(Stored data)
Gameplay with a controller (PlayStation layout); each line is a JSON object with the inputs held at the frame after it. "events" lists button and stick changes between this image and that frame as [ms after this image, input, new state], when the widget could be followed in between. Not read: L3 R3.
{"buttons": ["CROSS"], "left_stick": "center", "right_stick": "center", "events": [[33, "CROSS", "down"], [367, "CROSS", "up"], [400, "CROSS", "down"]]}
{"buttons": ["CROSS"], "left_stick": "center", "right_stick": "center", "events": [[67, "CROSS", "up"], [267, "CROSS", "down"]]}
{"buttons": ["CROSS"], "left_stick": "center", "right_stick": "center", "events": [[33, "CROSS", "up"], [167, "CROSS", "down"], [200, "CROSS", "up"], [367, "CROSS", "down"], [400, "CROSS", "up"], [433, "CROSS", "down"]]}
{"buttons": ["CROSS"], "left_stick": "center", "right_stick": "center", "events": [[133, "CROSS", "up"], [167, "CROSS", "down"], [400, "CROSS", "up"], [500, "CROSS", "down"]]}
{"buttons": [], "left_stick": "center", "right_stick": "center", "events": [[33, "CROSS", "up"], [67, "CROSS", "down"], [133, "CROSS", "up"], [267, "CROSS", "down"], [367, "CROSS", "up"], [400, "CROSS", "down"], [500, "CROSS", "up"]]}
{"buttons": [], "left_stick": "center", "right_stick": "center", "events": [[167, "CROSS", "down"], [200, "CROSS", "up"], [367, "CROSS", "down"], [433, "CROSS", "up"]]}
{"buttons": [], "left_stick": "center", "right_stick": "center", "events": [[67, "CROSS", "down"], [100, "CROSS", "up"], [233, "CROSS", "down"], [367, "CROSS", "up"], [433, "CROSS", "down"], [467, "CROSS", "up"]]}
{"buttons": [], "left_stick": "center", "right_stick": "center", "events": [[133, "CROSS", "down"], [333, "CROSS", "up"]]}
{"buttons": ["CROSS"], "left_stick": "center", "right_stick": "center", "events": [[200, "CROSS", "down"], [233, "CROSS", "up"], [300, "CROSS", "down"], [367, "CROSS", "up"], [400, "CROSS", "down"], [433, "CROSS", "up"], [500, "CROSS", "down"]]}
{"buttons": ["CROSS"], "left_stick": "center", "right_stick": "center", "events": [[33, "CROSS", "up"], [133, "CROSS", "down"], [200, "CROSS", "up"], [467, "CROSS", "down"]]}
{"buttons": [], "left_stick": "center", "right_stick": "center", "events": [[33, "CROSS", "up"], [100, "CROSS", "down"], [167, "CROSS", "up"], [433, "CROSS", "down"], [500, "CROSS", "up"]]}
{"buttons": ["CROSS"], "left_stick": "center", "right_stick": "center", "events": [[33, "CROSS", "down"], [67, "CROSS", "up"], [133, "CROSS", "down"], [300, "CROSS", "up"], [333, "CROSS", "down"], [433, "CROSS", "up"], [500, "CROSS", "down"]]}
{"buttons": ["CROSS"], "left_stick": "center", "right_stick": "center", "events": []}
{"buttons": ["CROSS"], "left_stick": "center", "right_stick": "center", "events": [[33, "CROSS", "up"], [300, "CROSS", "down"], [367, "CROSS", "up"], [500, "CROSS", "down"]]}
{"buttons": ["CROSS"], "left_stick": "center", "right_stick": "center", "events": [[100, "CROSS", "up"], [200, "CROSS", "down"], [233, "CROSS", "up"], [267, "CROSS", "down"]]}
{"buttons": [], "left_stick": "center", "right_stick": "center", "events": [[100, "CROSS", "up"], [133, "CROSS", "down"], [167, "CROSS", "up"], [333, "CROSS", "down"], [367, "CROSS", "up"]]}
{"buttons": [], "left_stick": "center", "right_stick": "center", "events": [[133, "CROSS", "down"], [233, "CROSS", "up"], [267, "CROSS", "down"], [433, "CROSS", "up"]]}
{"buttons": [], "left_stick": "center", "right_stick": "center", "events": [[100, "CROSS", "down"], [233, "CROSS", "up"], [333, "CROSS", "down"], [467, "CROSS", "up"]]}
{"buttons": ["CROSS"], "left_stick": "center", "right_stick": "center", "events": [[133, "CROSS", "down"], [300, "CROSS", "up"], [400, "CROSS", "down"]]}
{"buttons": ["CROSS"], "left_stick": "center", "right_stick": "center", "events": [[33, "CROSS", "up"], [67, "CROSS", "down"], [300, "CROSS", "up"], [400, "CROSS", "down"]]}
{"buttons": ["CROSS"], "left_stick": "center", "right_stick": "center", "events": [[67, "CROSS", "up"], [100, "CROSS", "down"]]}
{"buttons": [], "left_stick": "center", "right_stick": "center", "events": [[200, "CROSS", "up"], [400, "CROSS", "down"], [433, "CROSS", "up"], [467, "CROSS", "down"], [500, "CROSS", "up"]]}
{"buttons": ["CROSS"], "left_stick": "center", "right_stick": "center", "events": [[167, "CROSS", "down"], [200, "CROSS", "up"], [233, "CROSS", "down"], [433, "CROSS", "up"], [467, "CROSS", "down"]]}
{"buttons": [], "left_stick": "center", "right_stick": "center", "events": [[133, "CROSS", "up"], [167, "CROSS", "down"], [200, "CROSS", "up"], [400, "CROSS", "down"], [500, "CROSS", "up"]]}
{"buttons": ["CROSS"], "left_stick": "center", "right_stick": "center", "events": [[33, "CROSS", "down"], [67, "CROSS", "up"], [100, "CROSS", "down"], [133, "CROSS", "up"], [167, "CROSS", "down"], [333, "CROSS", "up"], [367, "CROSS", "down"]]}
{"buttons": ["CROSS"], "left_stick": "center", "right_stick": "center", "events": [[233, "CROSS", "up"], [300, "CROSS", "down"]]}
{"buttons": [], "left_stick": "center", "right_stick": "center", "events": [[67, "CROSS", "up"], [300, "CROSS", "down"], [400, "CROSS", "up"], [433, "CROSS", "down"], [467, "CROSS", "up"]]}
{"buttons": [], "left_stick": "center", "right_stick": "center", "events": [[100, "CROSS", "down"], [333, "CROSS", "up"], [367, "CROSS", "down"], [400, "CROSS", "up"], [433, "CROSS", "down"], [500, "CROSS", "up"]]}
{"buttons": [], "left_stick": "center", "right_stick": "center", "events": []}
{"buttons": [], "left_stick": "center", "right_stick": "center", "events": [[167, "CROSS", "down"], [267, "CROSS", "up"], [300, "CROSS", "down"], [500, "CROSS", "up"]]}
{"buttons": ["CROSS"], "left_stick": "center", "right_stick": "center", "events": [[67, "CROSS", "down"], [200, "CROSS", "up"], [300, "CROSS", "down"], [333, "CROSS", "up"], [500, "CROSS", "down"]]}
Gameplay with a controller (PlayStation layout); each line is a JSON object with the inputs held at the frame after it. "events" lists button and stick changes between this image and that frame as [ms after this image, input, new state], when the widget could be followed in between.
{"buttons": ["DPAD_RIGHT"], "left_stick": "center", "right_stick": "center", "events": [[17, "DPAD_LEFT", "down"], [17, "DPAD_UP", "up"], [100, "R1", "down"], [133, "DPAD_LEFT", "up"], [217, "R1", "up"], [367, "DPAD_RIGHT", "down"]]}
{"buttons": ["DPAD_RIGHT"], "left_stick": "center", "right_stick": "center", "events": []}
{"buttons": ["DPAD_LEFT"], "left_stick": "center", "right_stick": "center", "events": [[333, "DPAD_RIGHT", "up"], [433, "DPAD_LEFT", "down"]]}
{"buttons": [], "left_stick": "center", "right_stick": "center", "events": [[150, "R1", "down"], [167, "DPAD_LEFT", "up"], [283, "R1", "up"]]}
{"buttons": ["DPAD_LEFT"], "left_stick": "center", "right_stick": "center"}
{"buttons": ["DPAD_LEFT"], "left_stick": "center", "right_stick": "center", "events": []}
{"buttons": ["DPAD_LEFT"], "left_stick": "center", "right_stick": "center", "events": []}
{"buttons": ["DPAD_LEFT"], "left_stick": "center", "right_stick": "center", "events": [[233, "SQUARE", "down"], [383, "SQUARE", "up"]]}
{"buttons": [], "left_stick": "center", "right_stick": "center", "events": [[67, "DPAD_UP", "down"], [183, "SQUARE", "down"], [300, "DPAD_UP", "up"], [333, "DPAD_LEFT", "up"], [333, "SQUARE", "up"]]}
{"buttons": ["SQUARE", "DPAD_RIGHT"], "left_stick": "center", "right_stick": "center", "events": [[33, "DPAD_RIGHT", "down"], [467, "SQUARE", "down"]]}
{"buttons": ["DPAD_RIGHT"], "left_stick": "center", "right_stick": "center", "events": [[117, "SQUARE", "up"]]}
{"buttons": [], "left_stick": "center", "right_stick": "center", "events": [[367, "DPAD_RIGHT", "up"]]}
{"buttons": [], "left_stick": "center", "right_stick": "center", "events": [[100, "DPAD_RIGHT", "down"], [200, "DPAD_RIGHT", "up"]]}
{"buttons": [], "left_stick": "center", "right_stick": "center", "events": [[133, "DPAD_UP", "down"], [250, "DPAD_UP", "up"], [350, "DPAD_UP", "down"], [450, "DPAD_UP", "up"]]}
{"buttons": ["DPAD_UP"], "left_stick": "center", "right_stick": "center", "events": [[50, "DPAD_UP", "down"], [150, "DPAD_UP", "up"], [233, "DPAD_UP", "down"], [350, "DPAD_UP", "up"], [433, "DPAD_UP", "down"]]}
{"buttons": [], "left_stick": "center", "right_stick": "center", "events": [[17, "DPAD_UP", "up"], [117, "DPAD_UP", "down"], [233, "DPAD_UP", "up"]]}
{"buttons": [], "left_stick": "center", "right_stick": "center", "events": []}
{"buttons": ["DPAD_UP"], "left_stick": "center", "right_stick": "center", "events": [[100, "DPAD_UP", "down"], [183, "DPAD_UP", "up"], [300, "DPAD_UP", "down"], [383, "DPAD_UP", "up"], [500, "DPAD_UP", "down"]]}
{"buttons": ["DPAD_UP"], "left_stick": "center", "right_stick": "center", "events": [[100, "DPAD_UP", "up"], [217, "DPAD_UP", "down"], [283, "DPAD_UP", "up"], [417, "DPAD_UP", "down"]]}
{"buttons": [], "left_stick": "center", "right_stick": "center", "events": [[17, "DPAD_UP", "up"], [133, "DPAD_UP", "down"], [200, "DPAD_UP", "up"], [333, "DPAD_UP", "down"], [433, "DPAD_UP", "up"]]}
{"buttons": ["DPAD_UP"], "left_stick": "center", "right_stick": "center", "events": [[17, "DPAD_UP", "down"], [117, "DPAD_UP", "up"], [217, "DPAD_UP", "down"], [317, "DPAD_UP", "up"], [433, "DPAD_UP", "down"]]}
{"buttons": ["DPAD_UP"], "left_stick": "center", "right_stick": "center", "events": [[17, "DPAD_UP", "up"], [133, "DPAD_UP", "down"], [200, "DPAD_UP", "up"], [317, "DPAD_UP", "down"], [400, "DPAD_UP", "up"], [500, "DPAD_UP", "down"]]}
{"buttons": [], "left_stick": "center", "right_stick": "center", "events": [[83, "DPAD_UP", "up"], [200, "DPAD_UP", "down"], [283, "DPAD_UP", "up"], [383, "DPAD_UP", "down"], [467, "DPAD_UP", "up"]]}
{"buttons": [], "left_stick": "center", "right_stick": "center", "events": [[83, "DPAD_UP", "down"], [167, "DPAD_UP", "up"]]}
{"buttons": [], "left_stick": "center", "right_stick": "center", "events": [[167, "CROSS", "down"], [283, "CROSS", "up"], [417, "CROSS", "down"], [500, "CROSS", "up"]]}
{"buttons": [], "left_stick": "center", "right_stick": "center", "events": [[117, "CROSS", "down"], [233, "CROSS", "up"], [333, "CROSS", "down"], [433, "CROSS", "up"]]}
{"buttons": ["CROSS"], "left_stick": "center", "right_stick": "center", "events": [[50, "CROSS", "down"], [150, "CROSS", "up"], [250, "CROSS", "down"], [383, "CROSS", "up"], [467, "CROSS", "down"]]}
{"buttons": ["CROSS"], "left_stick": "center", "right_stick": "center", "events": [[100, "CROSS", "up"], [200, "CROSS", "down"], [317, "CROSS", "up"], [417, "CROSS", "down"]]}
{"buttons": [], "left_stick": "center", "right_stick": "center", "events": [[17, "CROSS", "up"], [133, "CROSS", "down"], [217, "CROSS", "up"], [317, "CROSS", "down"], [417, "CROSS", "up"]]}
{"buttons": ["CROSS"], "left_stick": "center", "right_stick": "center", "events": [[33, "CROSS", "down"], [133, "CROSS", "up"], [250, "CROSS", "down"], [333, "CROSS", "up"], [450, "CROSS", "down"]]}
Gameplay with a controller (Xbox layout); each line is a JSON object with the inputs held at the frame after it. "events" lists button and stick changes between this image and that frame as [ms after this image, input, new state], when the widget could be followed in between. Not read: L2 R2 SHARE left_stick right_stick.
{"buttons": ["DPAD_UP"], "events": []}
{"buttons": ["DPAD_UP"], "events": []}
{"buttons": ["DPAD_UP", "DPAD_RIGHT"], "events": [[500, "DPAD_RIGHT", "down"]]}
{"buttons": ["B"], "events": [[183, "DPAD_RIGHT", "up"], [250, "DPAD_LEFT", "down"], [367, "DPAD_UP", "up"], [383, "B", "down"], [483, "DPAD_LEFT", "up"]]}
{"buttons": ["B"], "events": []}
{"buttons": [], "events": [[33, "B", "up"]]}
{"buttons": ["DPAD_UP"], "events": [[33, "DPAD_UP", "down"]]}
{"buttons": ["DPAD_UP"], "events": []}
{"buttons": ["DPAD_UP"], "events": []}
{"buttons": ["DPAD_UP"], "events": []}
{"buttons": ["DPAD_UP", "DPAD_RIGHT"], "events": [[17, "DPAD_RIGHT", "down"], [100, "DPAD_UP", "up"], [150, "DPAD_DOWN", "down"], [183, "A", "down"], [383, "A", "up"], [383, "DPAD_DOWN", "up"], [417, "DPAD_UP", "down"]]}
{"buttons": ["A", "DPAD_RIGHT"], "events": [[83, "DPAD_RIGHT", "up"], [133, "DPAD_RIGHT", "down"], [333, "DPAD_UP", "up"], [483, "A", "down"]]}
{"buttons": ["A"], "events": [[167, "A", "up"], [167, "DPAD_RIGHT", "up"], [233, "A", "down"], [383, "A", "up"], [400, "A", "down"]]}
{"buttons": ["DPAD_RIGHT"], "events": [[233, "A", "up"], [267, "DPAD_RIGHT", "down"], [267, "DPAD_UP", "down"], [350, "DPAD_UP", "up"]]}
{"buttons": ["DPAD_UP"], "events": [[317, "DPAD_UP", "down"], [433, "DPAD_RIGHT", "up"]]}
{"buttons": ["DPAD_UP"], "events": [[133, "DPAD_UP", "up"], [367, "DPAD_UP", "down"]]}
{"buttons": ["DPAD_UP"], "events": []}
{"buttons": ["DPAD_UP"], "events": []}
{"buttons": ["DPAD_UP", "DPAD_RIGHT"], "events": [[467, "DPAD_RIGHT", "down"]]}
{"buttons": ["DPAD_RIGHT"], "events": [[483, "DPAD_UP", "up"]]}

WHAT YOU ARE ASKED TO DO - Reproduce each line of the records in which the word "SQUARE" appears.

RESULT OF THE TASK -
{"buttons": ["DPAD_LEFT"], "left_stick": "center", "right_stick": "center", "events": [[233, "SQUARE", "down"], [383, "SQUARE", "up"]]}
{"buttons": [], "left_stick": "center", "right_stick": "center", "events": [[67, "DPAD_UP", "down"], [183, "SQUARE", "down"], [300, "DPAD_UP", "up"], [333, "DPAD_LEFT", "up"], [333, "SQUARE", "up"]]}
{"buttons": ["SQUARE", "DPAD_RIGHT"], "left_stick": "center", "right_stick": "center", "events": [[33, "DPAD_RIGHT", "down"], [467, "SQUARE", "down"]]}
{"buttons": ["DPAD_RIGHT"], "left_stick": "center", "right_stick": "center", "events": [[117, "SQUARE", "up"]]}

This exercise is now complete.